Tell a Joke instruction dataset. Based on https://huggingface.co/datasets/SocialGrep/one-million-reddit-jokes and augmented using keybert.

[![Open In Colab](https://colab.research.google.com/assets/colab-badge.svg)](https://colab.research.google.com/github/LAION-AI/Open-Assistant/blob/data/datasets/tell_a_joke/tell_a_joke.ipynb)

In [None]:
!pip install keybert
!pip install datasets
!pip install pandas
!pip install huggingface_hub
!pip install swifter

In [8]:
import random
from datasets import load_dataset
import pandas as pd
from keybert import KeyBERT
from huggingface_hub import notebook_login
from datasets import Dataset
import swifter

In [None]:
SIZE_LIMIT = 20000
MIN_JOKE_SCORE = 100
HF_DATASET = "SocialGrep/one-million-reddit-jokes"
pd.set_option("display.max_colwidth", None)
jokes_ds = load_dataset(HF_DATASET)
kw_model = KeyBERT()
pd_jokes = jokes_ds["train"].to_pandas()
pd_jokes = pd_jokes.reset_index(drop=True)

filtered_jokes = pd_jokes[pd_jokes["subreddit.nsfw"] == False]
filtered_jokes.dropna(subset=["selftext"], inplace=True)
filtered_jokes = filtered_jokes[filtered_jokes["score"] > MIN_JOKE_SCORE]
filtered_jokes = filtered_jokes[filtered_jokes["selftext"] != "[deleted]"]
filtered_jokes = filtered_jokes[filtered_jokes["selftext"] != "[removed]"]
filtered_jokes = filtered_jokes[~filtered_jokes["selftext"].str.contains("edit:", case=False)]
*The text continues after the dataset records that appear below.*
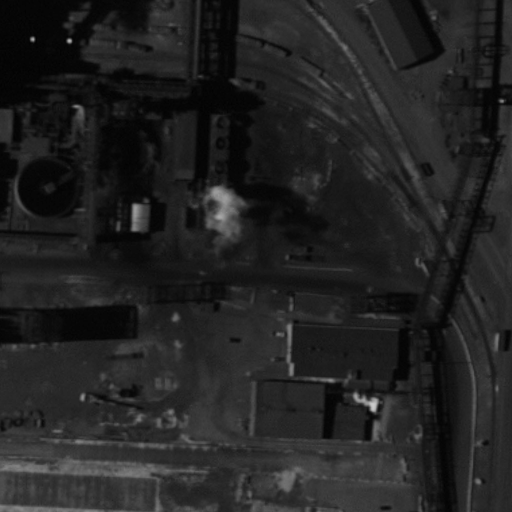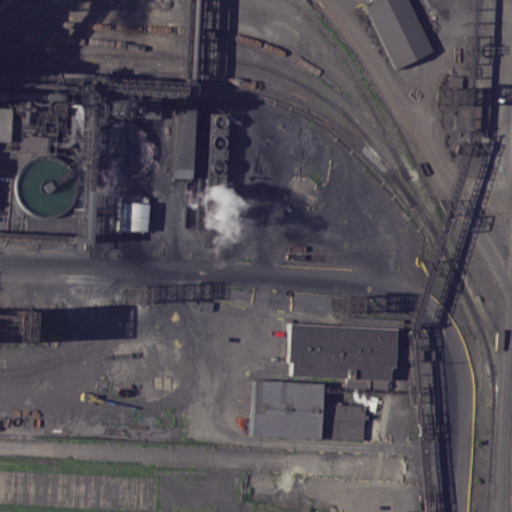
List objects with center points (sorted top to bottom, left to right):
building: (395, 30)
building: (399, 31)
railway: (231, 34)
railway: (107, 42)
railway: (235, 61)
railway: (255, 85)
building: (147, 107)
building: (0, 110)
building: (215, 121)
building: (0, 122)
building: (179, 141)
building: (214, 141)
building: (178, 142)
building: (212, 165)
building: (213, 167)
building: (211, 190)
building: (128, 207)
building: (210, 210)
building: (129, 216)
road: (480, 236)
railway: (438, 238)
road: (61, 268)
building: (338, 351)
building: (334, 352)
building: (355, 382)
building: (282, 407)
building: (298, 412)
building: (339, 421)
road: (244, 437)
railway: (510, 486)
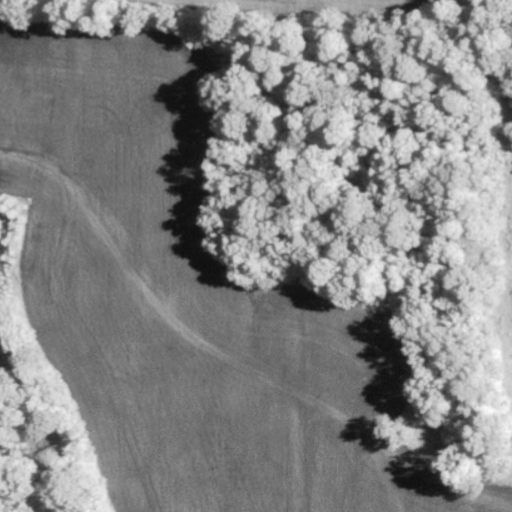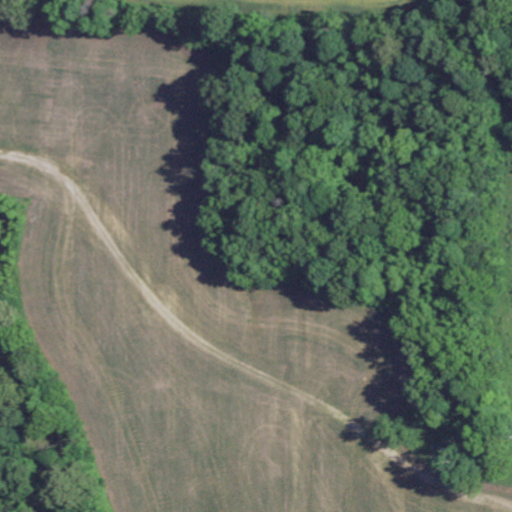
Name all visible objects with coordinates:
road: (302, 486)
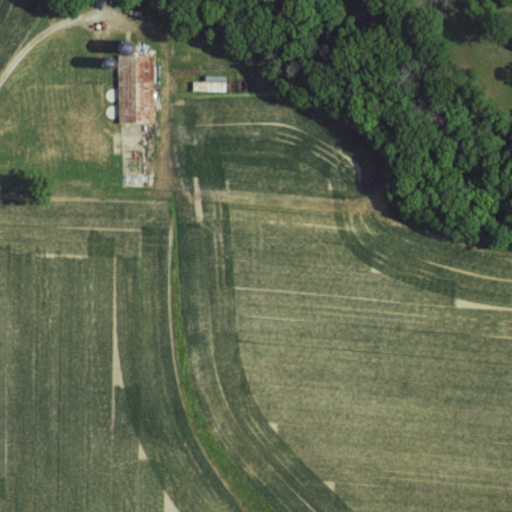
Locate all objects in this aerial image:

filtered_jokes = filtered_jokes.sort_values("score", ascending=False)

filtered_jokes[["score", "title", "selftext", "subreddit.nsfw"]]
filtered_jokes = filtered_jokes[0:SIZE_LIMIT]
print(len(filtered_jokes))

In [None]:
joke_requests = [
    "Can you share a joke that involves {}?",
    "Do you know any jokes related to {}?",
    "Could you tell me a funny joke that has to do with {}?",
    "I'm in the mood for a joke about {}. Do you have any good ones?",
    "Would you happen to have a joke about {} that you could tell me?",
    "Can you think of a joke that centers around {}?",
    "I'd love to hear a witty joke related to {}. Do you have one?",
    "Tell me a humorous joke that involves {}.",
    "Could you please entertain me with a joke related to {}?",
    "What's a good joke that relates to {}?",
    "I could use a good laugh. How about a joke about {}?",
    "What's a funny joke that relates to {}?",
    "Can you make me chuckle with a joke that involves {}?",
    "I'm curious if you have a joke up your sleeve that pertains to {}?",
    "Do you have a favorite joke that involves {}?",
    "Mind sharing a joke with me that has to do with {}?",
    "How about a joke related to {}? Do you have one?",
    "I'm in need of a good joke. Something that centers around {} should do the trick.",
    "Would you be willing to share a joke about {} with me?",
    "Can you think of a joke that relates to {} that you could tell me?",
]


def make_item(joke):
    title = joke["title"]
    body = joke["selftext"]
    permalink = joke["permalink"]
    joke_text = f"{title}\n{body}"
    prefix = random.choice(joke_requests)

    try:
        keywords = kw_model.extract_keywords(joke_text, keyphrase_ngram_range=(1, 2), stop_words="english")
        main_keyword = keywords[0][0]
        instruction = f"{prefix.format(main_keyword)}"
    except Exception as e:
        print("Error:", e, joke_text, joke)
        instruction = "Could you tell me a random joke?"

    return pd.Series(
        [instruction, joke_text, HF_DATASET, {"nsfw": False, "link": permalink}],
        index=["INSTRUCTION", "RESPONSE", "SOURCE", "METADATA"],
    )

In [None]:
%time oa_format = filtered_jokes.swifter.apply(make_item, axis=1)
print(len(oa_format))

In [None]:
oa_format.to_parquet("dataset.parquet", row_group_size=100, engine="pyarrow", index=False)

In [None]:
ds = Dataset.from_parquet("dataset.parquet")
ds.push_to_hub(f"mikegarts/oa_tell_a_joke_{SIZE_LIMIT}")